TASK ITEM: Read the material below and count the lines holding the string "queen". Give that count with nothing added.

── INPUT RECORDS

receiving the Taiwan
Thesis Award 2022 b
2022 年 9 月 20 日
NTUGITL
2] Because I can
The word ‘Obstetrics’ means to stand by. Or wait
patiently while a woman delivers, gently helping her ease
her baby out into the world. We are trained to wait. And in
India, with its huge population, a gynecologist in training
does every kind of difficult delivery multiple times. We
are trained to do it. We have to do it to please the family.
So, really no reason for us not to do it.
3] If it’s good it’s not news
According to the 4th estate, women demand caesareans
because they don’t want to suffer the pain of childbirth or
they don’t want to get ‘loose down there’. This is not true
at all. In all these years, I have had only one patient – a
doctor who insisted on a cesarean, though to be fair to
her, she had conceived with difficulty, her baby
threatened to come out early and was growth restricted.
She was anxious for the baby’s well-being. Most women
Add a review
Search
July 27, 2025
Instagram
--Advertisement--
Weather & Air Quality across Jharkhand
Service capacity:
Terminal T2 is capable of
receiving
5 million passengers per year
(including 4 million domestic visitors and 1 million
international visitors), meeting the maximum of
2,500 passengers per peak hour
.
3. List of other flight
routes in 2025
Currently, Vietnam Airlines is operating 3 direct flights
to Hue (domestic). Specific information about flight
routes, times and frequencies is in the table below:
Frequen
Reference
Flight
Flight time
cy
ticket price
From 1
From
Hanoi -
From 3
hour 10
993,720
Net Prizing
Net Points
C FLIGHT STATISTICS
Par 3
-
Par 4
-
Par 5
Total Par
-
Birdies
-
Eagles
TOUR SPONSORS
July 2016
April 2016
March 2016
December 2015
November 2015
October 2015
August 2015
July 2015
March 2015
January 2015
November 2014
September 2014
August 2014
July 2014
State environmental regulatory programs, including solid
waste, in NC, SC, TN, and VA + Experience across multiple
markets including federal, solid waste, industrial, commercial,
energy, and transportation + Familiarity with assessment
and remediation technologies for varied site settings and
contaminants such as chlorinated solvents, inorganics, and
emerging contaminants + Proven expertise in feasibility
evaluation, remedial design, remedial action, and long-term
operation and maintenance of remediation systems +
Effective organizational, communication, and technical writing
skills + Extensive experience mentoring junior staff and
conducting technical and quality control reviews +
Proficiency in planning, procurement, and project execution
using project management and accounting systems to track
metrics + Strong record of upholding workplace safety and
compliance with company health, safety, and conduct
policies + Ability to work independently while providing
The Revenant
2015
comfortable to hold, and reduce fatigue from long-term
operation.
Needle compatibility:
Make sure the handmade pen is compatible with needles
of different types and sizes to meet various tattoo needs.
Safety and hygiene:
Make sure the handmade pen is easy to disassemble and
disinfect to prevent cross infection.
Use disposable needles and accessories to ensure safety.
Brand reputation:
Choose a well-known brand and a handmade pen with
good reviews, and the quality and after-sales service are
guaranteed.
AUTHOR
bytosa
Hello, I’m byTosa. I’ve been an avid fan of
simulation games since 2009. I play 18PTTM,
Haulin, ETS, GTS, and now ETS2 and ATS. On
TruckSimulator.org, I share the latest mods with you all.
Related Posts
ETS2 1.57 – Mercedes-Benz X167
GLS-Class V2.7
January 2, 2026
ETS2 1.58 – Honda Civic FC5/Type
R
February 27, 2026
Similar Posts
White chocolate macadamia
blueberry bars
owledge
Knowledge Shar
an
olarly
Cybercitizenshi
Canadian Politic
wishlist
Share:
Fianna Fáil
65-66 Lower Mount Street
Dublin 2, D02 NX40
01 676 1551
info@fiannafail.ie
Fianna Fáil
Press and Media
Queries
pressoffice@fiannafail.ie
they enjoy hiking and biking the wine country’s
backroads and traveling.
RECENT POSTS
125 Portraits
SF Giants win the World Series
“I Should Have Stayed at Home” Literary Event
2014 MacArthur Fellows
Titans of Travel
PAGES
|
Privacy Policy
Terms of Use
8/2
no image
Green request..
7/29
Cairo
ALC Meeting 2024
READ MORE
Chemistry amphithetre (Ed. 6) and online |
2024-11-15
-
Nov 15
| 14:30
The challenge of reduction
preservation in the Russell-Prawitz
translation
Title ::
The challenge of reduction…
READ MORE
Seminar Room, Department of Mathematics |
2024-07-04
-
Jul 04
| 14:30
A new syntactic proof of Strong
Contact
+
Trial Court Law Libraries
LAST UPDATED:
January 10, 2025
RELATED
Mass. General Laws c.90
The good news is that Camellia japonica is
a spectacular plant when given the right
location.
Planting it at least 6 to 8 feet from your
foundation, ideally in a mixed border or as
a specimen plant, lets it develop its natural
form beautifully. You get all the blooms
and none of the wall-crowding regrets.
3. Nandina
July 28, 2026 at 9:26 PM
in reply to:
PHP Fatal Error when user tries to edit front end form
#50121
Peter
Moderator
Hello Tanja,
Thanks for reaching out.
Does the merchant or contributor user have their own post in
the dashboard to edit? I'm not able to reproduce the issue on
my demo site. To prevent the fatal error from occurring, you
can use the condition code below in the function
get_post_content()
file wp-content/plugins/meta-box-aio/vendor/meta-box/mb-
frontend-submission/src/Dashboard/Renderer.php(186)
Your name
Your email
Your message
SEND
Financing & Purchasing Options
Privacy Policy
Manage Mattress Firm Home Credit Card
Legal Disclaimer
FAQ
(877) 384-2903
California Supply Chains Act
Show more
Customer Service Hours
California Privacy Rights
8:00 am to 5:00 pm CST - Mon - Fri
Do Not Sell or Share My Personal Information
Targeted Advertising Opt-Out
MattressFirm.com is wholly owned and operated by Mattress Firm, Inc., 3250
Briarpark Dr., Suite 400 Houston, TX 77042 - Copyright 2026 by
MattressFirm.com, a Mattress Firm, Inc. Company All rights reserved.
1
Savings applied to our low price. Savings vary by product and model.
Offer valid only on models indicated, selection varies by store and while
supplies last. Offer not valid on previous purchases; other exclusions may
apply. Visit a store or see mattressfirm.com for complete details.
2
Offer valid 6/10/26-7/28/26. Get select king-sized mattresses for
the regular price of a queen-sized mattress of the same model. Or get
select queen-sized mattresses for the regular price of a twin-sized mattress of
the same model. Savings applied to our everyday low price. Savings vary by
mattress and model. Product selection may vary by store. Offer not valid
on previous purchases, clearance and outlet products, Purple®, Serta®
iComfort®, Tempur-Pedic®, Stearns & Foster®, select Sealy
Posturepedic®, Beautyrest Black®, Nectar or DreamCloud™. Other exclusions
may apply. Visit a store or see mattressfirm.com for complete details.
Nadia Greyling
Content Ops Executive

────

WRITTEN SOLUTION: 2